Zardoz is a new six-pitch all-bolted 111-metre 5.12c on the Little Russia wall near Nordegg in Alberta. It was prepped by Merrick Montemurro, Nitin Chidambaram, Thomas McElroy, Matt Maclair, Jan Nidelsberger, Bob Semborski, Laura Castro, Andrew Abel, Sean Willis, Charlie Mackie, Rhys Beaudry and Konstantin Stoletov between 2018 and 2020
Rhys Beaudry and Konstantin Stoletov made the first free ascent in July 2020. “It’s probably one of the most scenic multi-pitch climbs in Alberta,” said Stoletov, who’s established a number of big routes in the Rockies. It’s located in the narrow and steep Peskett canyon above a waterfall.
“It climbs beautiful limestone and has insane moves and exposure that will make this climb a must-do for whoever can climb/work these grades.” They spent 26 days on the wall.
The approach is only 30 minutes. Park and approach as for Little Russia. The climb is located on the obvious wall above the waterfalls at the back of the canyon. Climb two sets of ladders and pull five metres on low angle slab (fixed rope) to the base of the first pitch. It’s recommended to take your bottoms off on approach since you will have to wade knee deep at least for a few steps. Shoes are must since broken glass was pulled out of the creek a few times.
Pitch one: 20m 10 bolts, 5.12a. Clip the first bolt and pull an awkward move on the short slab that has nothing but side-pulls or under-clings. Climb the slab up and right to the overhang section. Pull trough it and get on the left leaning rail of pockets and crimps. Campus/toe-hook trough it (crux) and finish with a technical face to a good notch, two bolts, rings, belay station.
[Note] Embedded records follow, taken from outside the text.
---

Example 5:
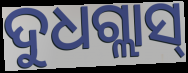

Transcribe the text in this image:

ଦୁଧଗ୍ଲାସ୍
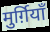
मुर्ग़ियाँ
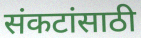
संकटांसाठी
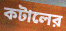
কটালের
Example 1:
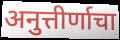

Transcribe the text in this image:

अनुत्तीर्णाचा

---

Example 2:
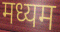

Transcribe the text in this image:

मध्यम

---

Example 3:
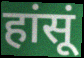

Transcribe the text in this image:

हांसूं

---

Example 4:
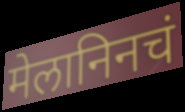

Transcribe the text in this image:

मेलानिनचं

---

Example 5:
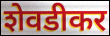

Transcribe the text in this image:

शेवडीकर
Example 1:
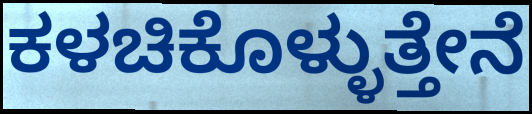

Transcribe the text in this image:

ಕಳಚಿಕೊಳ್ಳುತ್ತೇನೆ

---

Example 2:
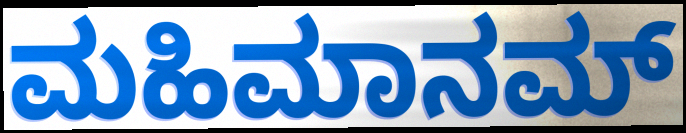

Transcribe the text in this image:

ಮಹಿಮಾನಮ್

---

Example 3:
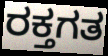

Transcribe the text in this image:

ರಕ್ತಗತ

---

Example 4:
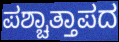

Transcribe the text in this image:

ಪಶ್ಚಾತ್ತಾಪದ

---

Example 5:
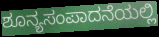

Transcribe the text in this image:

ಶೂನ್ಯಸಂಪಾದನೆಯಲ್ಲಿ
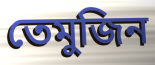
তেমুজিন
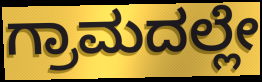
ಗ್ರಾಮದಲ್ಲೇ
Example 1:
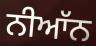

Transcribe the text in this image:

ਨੀਆੱਨ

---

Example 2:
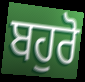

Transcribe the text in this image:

ਬਹੁਰੋ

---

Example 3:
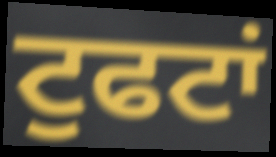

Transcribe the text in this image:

ਟੁਫਟਾਂ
Pitch two: 30m 14 bolts, 5.12c. Look at the monster and breath in Climb up and right on a sick wall above the roaming waterfall. Reach the menacing rotten flake pull trough it (~5.10) and get on a bullet-proof steep yellow streak. Clip from the mono pocket (yes, you read it right) and pull through the first crux to the no hands rest on a ledge. Get into another crazy sequence of side-pulls, dead-points and high-steps and finish on the short tricky slab with a two-bolt belay station.
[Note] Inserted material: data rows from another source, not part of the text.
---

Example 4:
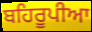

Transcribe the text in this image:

ਬਹਿਰੂਪੀਆ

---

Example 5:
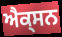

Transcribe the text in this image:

ਐਕ੍ਸਨ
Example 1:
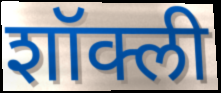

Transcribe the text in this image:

शॉक्ली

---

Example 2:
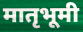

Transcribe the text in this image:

मातृभूमी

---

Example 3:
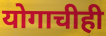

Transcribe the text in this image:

योगाचीही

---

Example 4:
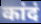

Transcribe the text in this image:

कांदं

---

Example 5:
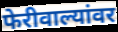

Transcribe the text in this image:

फेरीवाल्यांवर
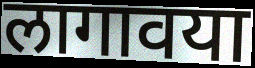
लागावया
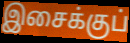
இசைக்குப்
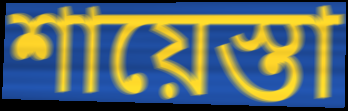
শায়েস্তা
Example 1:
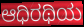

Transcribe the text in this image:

ಆಧಿರಥಿಯ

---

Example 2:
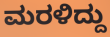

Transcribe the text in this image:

ಮರಳಿದ್ದು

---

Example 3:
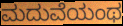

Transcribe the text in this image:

ಮದುವೆಯಂಥ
Pitch three: 7m, 2 bolts, 5.2. Move your belay station left to a big warm ledge. 3 bolts, rings.
Pitch four: 20m, 10 bolts, 5.12b. Like technical face climbing on a razor sharp limestone? This is for you! Climb up and right on the lichen colored orange wall getting onto mosaic puzzle wall higher up. Crack the puzzle and get on a left leaning ledge with a semi hanging belay under the overhang (3 bolts, rings).
Pitch five: 11m, 7bolts, 5.11b/c. Maybe THE money pitch. Start under the overhang with an insane exposure below you. Do all points off jug to jug dyno (recommended for full experience) or use your technique to climb to it! Continue higher up on a juggy wall full of cool features ending with a technical mantel to belay station (3 bolts, chains). Look around, have you ever been in location like this?
Pitch six: 23m, 13 bolts, 5.10b/c. Climb a face to the little ledge below the steep face. Pull through it (crux) onto a positive angled wall and finish with some obligatory moss climbing to a wide ledge with big pine trees. Two bolts, rings. Enjoy the crazy views one more time.
Descent: Look for possible hikers below you and yell. 25 meters left pendulum rap brings you to the P5 belay station. From here 35m rap brings you to the top of the P2. Another 25m rap brings you to the top of the P1. From here you can do a 35m rap to the base of the second ladder (not recommended since you and your rope may get wet) or rap 20m to the base of P1 and downclimb the fixed rope.
Gear: 14 regular draws, 2 alpine draws for bolts 2 and 4 of P2, 70m rope, helmets.